A confidant of Prime Minister Ehud Olmert has offered a broad West Bank pullout in talks with Palestinian leaders on a final-status peace deal, an Israeli paper reported Friday.
Haim Ramon, Israel's vice premier, met with Palestinian Prime Minister Salam Fayyad and other officials in an effort to put together a joint Israeli-Palestinian declaration of principles that will be presented in November at a Mideast peace conference slated to be held in the U.S., the Yediot Ahronot newspaper reported.
Ramon is offering the Palestinians an Israeli withdrawal from nearly all of the West Bank, including the Arab neighborhoods of east Jerusalem, as part of a final peace deal, according to the report by two respected correspondents for the mass circulation daily.
Tzahi Moshe, a spokesman for Ramon, would not comment on the report. Palestinian Information Minister Riad Malki denied that Ramon had met with Fayyad or with any other Palestinian government officials.
According to the report's account of Ramon's offer, the border between Israel and the future Palestinian state will roughly follow the route of Israel's West Bank security barrier, leaving major Israeli settlement blocs and between 3 and 8 percent of the West Bank in Israel's hands.
In return, Israel will cede to the same amount of land inside Israel to the Palestinians to make up for the annexed territory, the report said - possibly including a land corridor between the West Bank and Gaza, long a central Palestinian demand.

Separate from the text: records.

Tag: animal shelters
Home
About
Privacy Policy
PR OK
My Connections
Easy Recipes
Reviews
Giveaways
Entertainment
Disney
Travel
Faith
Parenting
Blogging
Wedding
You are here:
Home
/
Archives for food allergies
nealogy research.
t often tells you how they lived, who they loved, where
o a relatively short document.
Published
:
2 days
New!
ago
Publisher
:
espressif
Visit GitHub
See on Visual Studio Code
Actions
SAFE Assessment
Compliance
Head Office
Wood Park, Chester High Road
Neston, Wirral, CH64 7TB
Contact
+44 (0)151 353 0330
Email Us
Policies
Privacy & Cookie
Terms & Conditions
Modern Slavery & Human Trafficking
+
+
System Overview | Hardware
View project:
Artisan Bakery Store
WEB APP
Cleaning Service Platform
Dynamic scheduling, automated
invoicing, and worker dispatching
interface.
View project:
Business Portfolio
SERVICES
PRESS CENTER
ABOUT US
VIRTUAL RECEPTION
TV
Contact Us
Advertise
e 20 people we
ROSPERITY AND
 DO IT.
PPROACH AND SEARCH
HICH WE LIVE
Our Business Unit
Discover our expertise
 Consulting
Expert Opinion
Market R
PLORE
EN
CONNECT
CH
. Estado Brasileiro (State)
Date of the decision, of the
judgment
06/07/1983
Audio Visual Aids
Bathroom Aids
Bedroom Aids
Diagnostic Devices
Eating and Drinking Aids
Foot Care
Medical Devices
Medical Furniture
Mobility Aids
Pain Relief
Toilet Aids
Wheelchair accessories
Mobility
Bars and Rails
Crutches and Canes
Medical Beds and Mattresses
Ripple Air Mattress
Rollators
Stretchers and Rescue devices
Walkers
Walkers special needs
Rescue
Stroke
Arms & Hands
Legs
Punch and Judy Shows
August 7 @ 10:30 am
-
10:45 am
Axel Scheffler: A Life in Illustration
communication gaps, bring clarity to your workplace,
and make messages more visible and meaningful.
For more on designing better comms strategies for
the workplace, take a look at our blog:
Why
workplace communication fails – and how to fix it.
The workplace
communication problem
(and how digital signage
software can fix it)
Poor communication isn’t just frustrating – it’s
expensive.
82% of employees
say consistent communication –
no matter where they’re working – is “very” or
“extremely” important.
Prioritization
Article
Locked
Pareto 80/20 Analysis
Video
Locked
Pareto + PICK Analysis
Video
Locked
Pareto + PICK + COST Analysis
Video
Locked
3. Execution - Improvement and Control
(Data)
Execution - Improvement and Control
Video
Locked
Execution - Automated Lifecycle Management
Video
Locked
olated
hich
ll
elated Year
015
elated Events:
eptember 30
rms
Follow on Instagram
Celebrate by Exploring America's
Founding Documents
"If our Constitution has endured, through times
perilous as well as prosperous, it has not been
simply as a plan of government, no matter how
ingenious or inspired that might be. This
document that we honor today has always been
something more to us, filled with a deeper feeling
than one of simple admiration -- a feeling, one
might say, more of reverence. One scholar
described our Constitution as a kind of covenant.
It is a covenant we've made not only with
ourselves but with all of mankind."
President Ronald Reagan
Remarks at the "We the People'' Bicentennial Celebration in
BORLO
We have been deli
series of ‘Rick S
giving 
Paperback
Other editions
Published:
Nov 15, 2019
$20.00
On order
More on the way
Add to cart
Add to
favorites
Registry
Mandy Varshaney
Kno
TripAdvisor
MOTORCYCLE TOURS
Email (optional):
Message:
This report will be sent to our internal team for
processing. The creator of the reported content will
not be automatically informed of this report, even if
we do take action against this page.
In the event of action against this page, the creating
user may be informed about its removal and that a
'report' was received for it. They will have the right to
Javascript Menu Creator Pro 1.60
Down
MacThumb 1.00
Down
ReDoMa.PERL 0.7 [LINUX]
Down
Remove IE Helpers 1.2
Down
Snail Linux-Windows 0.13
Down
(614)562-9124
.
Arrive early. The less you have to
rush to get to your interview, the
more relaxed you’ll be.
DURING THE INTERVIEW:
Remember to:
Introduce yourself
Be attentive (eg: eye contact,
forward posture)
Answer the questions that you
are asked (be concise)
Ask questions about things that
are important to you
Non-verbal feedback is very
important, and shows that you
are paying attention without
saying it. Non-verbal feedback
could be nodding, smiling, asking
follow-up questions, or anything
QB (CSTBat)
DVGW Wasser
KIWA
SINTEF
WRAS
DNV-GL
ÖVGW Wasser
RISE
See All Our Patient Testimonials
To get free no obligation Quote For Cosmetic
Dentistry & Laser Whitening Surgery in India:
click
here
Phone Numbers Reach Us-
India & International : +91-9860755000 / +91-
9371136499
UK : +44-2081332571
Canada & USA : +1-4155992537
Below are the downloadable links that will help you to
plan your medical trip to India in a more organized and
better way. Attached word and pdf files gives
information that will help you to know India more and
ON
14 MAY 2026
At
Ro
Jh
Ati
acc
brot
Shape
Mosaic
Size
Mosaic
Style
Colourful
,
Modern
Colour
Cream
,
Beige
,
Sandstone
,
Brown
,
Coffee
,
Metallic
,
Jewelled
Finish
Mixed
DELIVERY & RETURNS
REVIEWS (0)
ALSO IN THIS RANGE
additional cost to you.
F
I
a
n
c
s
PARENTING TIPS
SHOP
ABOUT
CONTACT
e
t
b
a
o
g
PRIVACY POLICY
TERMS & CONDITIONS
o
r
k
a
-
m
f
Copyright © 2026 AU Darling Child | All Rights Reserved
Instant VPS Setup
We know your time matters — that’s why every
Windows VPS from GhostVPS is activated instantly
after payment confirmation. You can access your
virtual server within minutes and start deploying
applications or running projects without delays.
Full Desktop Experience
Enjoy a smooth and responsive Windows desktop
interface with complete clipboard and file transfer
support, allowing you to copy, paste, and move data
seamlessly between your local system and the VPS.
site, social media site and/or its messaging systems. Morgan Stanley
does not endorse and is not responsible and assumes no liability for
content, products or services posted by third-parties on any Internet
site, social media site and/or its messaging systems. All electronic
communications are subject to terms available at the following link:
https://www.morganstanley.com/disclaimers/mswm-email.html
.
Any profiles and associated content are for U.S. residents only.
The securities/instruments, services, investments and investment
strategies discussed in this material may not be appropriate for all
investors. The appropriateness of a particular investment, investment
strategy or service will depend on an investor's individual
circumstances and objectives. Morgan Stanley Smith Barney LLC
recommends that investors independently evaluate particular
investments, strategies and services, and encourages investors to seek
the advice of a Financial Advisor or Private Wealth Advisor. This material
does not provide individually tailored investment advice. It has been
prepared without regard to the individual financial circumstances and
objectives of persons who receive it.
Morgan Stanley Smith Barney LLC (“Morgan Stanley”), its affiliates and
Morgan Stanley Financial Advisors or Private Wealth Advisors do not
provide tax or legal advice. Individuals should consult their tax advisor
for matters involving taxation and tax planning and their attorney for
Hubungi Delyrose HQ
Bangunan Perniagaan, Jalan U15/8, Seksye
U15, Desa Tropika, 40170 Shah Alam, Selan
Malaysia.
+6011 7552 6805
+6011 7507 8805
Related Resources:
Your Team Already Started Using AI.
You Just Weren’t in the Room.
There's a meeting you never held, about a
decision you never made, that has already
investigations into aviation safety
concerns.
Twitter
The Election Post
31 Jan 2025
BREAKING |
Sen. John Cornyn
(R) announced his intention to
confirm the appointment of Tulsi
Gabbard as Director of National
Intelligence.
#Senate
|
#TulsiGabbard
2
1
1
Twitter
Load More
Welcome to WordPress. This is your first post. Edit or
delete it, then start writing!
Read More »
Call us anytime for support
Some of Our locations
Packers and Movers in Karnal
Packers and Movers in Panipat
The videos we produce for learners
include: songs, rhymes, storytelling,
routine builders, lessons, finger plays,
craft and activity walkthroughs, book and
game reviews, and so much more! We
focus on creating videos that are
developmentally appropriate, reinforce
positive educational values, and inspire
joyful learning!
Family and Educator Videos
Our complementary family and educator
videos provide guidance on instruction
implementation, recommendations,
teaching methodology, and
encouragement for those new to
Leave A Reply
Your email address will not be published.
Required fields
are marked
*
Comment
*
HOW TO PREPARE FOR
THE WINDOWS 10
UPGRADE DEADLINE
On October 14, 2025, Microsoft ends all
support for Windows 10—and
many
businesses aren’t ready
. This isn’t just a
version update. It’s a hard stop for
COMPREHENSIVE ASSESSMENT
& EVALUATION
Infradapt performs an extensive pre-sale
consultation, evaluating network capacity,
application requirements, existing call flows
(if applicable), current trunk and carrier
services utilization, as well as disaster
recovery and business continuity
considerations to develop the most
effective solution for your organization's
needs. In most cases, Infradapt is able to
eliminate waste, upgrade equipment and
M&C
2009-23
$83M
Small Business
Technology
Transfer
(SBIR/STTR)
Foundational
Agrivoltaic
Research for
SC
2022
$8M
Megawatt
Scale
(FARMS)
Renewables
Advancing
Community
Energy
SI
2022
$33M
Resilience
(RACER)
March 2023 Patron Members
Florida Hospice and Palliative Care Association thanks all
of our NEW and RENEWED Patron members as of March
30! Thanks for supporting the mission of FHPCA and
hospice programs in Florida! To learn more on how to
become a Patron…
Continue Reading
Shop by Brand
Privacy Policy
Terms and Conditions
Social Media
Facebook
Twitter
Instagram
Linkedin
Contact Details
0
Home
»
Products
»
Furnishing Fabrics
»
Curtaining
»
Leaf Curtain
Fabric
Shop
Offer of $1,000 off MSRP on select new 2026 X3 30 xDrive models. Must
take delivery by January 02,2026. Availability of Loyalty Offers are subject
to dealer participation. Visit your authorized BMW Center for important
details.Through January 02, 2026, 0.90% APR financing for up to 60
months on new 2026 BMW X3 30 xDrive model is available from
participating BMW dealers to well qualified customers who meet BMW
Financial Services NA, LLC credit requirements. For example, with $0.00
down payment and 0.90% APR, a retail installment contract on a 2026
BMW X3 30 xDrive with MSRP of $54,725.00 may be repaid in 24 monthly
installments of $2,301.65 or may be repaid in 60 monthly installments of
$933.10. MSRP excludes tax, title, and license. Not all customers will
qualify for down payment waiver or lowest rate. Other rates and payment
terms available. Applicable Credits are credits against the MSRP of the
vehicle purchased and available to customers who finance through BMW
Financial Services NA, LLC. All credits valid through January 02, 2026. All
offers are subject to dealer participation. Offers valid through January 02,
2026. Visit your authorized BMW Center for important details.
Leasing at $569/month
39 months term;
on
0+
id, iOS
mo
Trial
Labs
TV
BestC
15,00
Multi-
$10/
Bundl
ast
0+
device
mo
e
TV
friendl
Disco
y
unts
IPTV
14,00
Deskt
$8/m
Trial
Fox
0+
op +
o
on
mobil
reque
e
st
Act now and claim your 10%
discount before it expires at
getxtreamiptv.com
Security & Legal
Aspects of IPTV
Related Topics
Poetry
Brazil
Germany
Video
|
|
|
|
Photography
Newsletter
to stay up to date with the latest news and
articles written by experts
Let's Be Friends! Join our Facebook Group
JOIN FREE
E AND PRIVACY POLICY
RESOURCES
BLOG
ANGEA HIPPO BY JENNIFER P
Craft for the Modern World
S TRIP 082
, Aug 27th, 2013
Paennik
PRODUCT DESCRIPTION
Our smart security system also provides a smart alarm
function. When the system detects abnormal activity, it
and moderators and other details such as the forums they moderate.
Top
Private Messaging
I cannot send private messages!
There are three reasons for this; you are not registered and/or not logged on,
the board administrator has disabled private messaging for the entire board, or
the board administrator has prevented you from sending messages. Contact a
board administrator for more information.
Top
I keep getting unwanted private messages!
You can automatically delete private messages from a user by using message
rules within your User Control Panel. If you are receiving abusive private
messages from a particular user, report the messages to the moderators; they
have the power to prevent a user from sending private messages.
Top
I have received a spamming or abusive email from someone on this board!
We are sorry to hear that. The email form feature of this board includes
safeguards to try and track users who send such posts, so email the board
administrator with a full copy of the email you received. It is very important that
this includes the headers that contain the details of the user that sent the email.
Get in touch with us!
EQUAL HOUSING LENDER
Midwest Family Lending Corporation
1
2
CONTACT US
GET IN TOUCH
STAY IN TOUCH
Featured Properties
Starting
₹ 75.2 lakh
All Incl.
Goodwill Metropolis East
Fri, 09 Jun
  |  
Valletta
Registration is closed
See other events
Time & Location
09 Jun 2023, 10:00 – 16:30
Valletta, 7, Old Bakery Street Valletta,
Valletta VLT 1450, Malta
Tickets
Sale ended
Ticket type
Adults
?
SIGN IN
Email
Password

Palestinians who became refugees when Israel was founded in 1948 will not be allowed into Israel, but only into the Palestinian state, and an international fund will be set up to pay for their rehabilitation. Holy sites in Jerusalem's Old City will be under the control of the various religions and no national flags will be flown, the report said.
Ramon's plan closely resembles an Israeli offer to the Palestinians at a failed peace summit in 2000. U.S. President Bill Clinton, who hosted the summit, later blamed Palestinian leader Yasser Arafat for rejecting the Israeli proposal, saying he "missed the opportunity" to create a Palestinian state. A new round of Israeli-Palestinian violence erupted not long afterward, lasting for most of the past seven years and claiming thousands of lives.